また、パウエルが統合参謀本部議長のときに羽田に来日する際もアメリカ側から全く連絡がなく、慌てて担当者に連絡したら「日米地位協定第5条にはアメリカがアメリカの都合で行う運行に関しては日本側への連絡が求められていない」と言われてその対応にかなり苦労した、と言う話も驚いた。横田基地やその他米軍基地への運行に関してはおそらく実質的にそうなっているのだろうが、過密ダイヤが問題になっている羽田への飛来が同じ基準で扱っていいと言う米側担当者の認識もひどいが、そのように定められている日米地位協定というものが根本的に不平等であると言うことも非常に問題であると感じた。

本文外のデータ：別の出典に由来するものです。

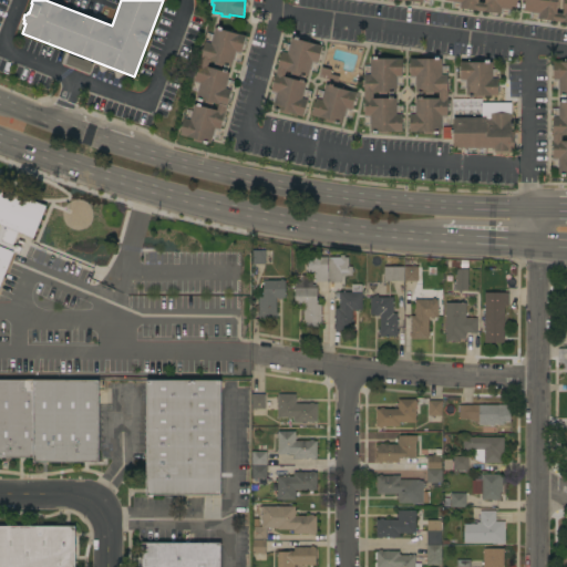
[(566,0),(566,22),(538,19),(536,19),(536,14),(529,13),(529,12),(523,11),(524,2),(522,1),(522,0),(517,0),(517,10),(509,9),(509,10),(501,9),(501,13),(460,9),(461,8),(459,8),(459,3),(452,3),(452,1),(445,1),(445,0),(422,0),(422,3),(398,0),(478,0),(478,2),(485,2),(485,0),(557,0),(556,12),(563,13),(564,8),(562,8),(563,0),(566,0)]
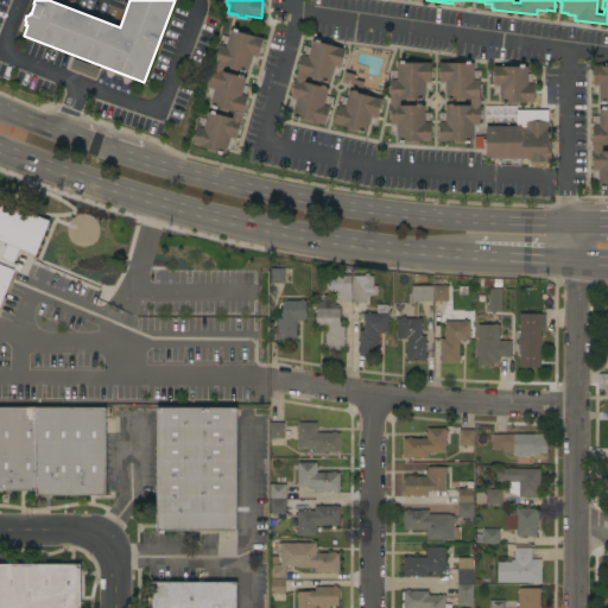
[(258,58),(254,57),(252,64),(251,64),(248,71),(239,69),(238,71),(230,69),(230,67),(225,64),(222,71),(228,74),(229,71),(239,74),(238,76),(247,78),(245,86),(246,86),(244,94),(247,94),(235,140),(232,140),(229,147),(228,146),(226,153),(216,151),(215,153),(208,151),(208,149),(194,145),(198,125),(202,126),(204,119),(206,120),(208,112),(217,114),(219,113),(228,115),(227,116),(232,118),(233,112),(228,111),(228,113),(220,111),(221,108),(210,105),(211,97),(210,97),(213,90),(208,89),(220,43),(225,44),(227,37),(228,37),(230,31),(240,33),(241,31),(249,33),(248,35),(264,39),(258,58)]
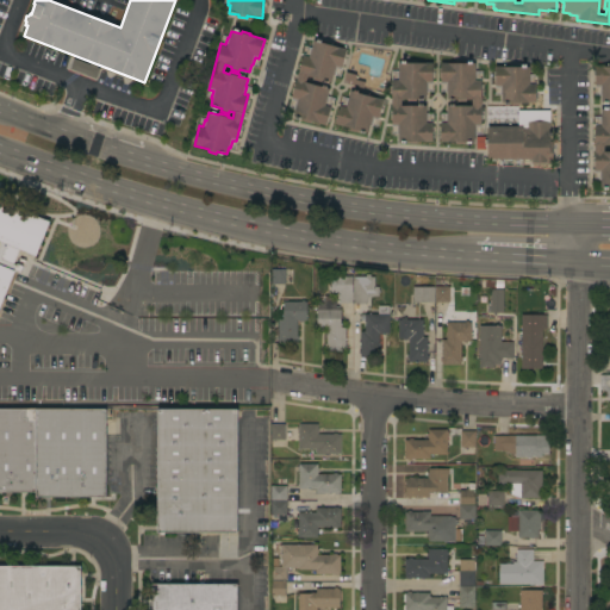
[(341,69),(336,68),(335,75),(334,75),(331,82),(322,80),(321,82),(312,80),(313,78),(307,76),(306,82),(312,83),(312,82),(321,85),(321,87),(330,89),(328,97),(329,97),(328,104),(331,105),(327,125),(312,120),(311,123),(303,120),(304,118),(293,116),(296,109),(293,109),(296,101),(291,100),(304,54),(307,55),(310,48),(311,48),(313,41),(347,49),(341,69)]
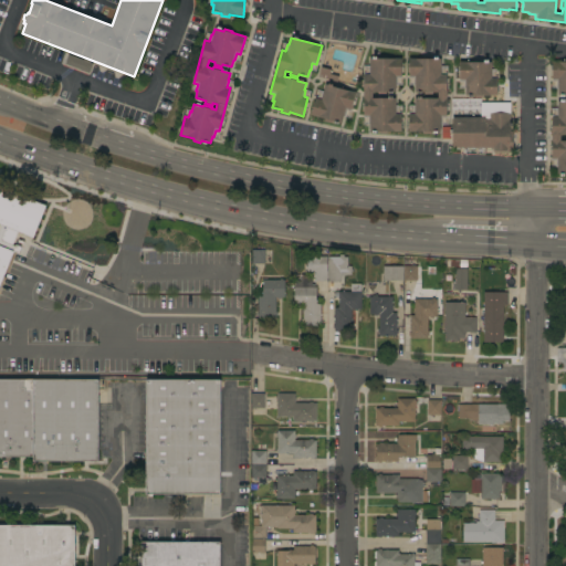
[(93,64),(90,73),(65,64),(69,54),(93,64)]
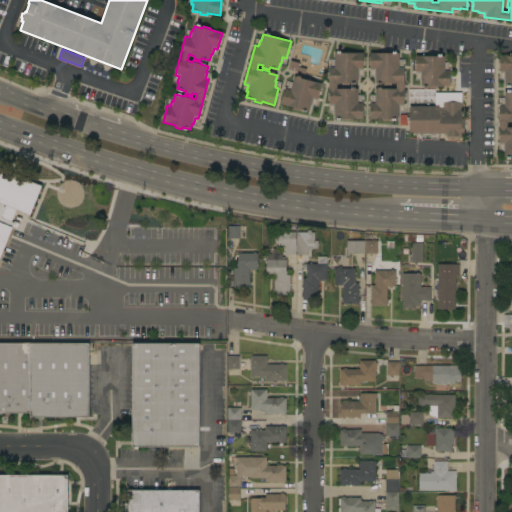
[(363,71),(359,71),(359,77),(358,77),(358,83),(349,83),(349,85),(342,85),(342,83),(337,83),(337,89),(342,89),(342,87),(349,87),(349,89),(358,89),(358,95),(359,95),(359,101),(363,101),(363,119),(350,118),(350,121),(342,121),(342,119),(334,119),(334,112),(333,112),(333,106),(329,106),(329,66),(333,66),(333,60),(334,60),(334,53),(343,53),(343,51),(350,51),(350,53),(363,53),(363,71)]
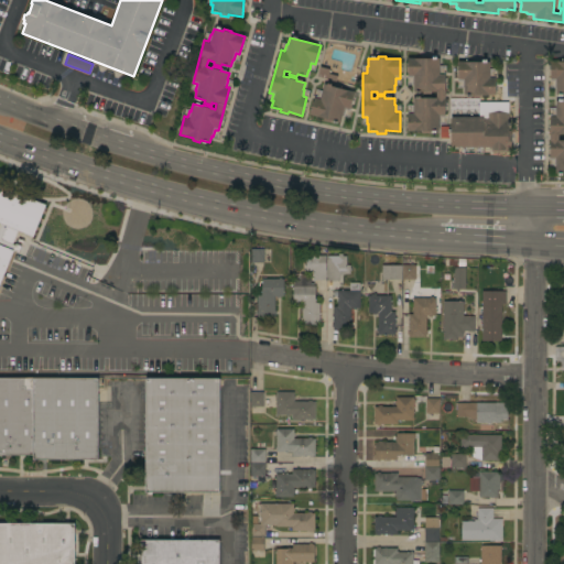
[(440,66),(441,66),(441,73),(445,73),(444,117),(441,117),(441,125),(438,125),(438,131),(430,131),(430,133),(422,133),(422,131),(407,131),(407,112),(411,112),(411,106),(413,106),(413,98),(423,98),(423,96),(431,96),(431,98),(436,98),(436,91),(430,91),(430,94),(423,94),(423,91),(413,91),(413,85),(411,85),(411,78),(408,78),(408,58),(422,58),(422,57),(430,57),(430,58),(440,58),(440,66)]
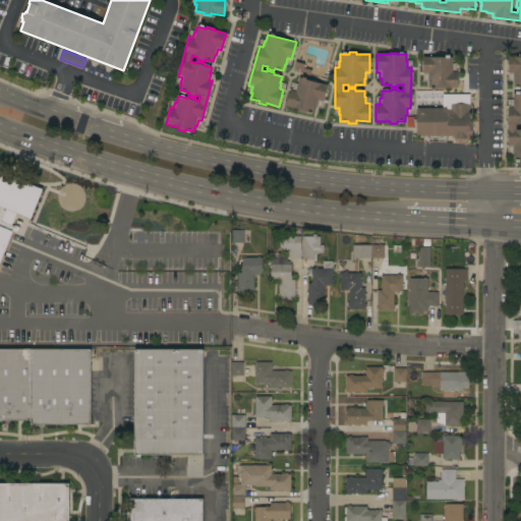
[(458,88),(444,88),(444,90),(438,90),(438,88),(428,88),(428,80),(426,80),(426,74),(423,75),(423,57),(437,57),(437,56),(444,56),(444,57),(452,57),(452,63),(453,63),(454,70),(457,70),(458,88)]
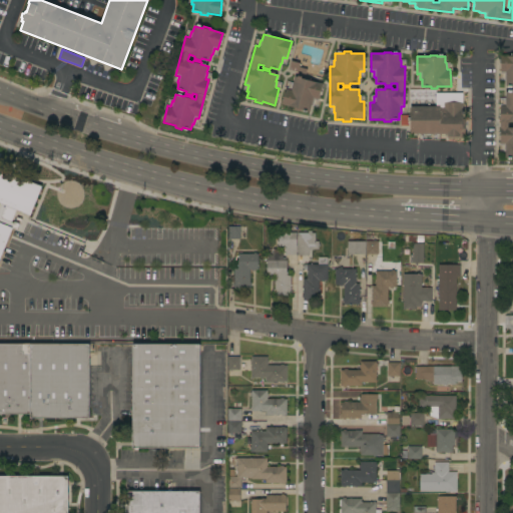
[(512,157),(505,157),(505,150),(504,150),(503,145),(501,145),(500,104),(504,104),(504,98),(505,98),(505,92),(512,92),(512,86),(505,86),(505,79),(504,79),(504,73),(500,73),(500,56),(512,56),(512,122),(508,122),(508,128),(512,128),(512,157)]
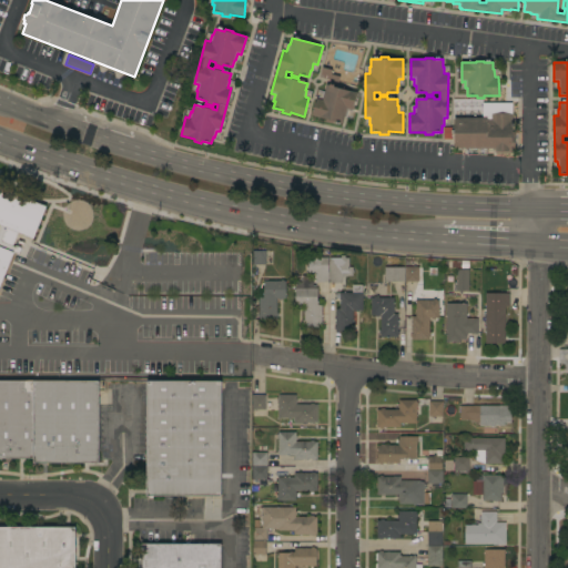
[(332,70),(331,74),(340,77),(338,82),(320,78),(322,68),(332,70)]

やはり、基本的に外国軍隊が日本に駐留することは将来的には絶対に解消していかなければならないし、そうなったときに中国やロシアの脅威と対抗できるだけの自衛力を持たなければどうにもならない。一線で在日米側と折衝している防衛庁職員が感じているであろう屈辱は、占領時代にGHQから「指令」を受け取ってくる役人たちが感じた屈辱と根本的に同じものなのだと思う。それが一般国民に知らされていないのは、ちょっと問題があるのではないかと思う。

佐島氏は現在専修大学経済学部で教鞭をとっておられるが、この本は一方では娘を抱えて在日二世の婚家を出て26歳で防衛庁に就職し、(娘は3歳)庁内でさまざまな職を経てセクハラや付きまとい、米軍軍人からの言い寄られなど一線で働く女性が経験する可能性のあるさまざまな困難を乗り越えて活躍し、娘さんが19歳で亡くなったのをきっかけに退職された、その個人史でもある。詳しい事情に立ち入ることは出来ないが、おそらくは非常に正義感の強い、まじめで有能な女性であり、であればこそ男社会の少数派として非常に多くの困難に直面してこられたのだろうと思う。娘さんの中学の同級が川口前外務大臣の娘さんで、川口氏はその卒業式でよくここまで育ったと泣き続けていたという話も、川口氏と言う人物を見直すきっかけになった。

私は正直言ってフェミニズムは嫌いだし賛成できないが、私自身がいつもどういうわけか少数派、あるいは孤立した状態になってしまうと言う傾向があるために、男社会の中で孤軍奮闘している女性と言うのには非常に同情するし共感もする。当たり前の権利のような顔をして安住している女性には反感を持つが、孤軍奮闘して自ら道を切り開いてきた女性には何の違和感もない。ただ「正義感が強くまじめで有能」、と言う人間はそれだけで周りの嫉妬を受けやすいし誤解も招きやすい。また、人間の弱い面、醜い面と言うのがよく見えないし理解も出来ないために足をすくわれやすい。そこをタフに乗り切っていくことが求められているわけだが、日本という社会はなかなかそういうことが難しい構造になっていることもまた事実である。

最後の娘さんの事故とも自殺とも知れぬ転落死の描写の場面では、ちょうど列車は国分寺のあたりの緑の多いあたりを走っていたが、涙が出てしかたがなかった。国を思う真のエリートがきちんと待遇されるまともな国家に、日本も早く復帰して欲しいと思う。(8.28.)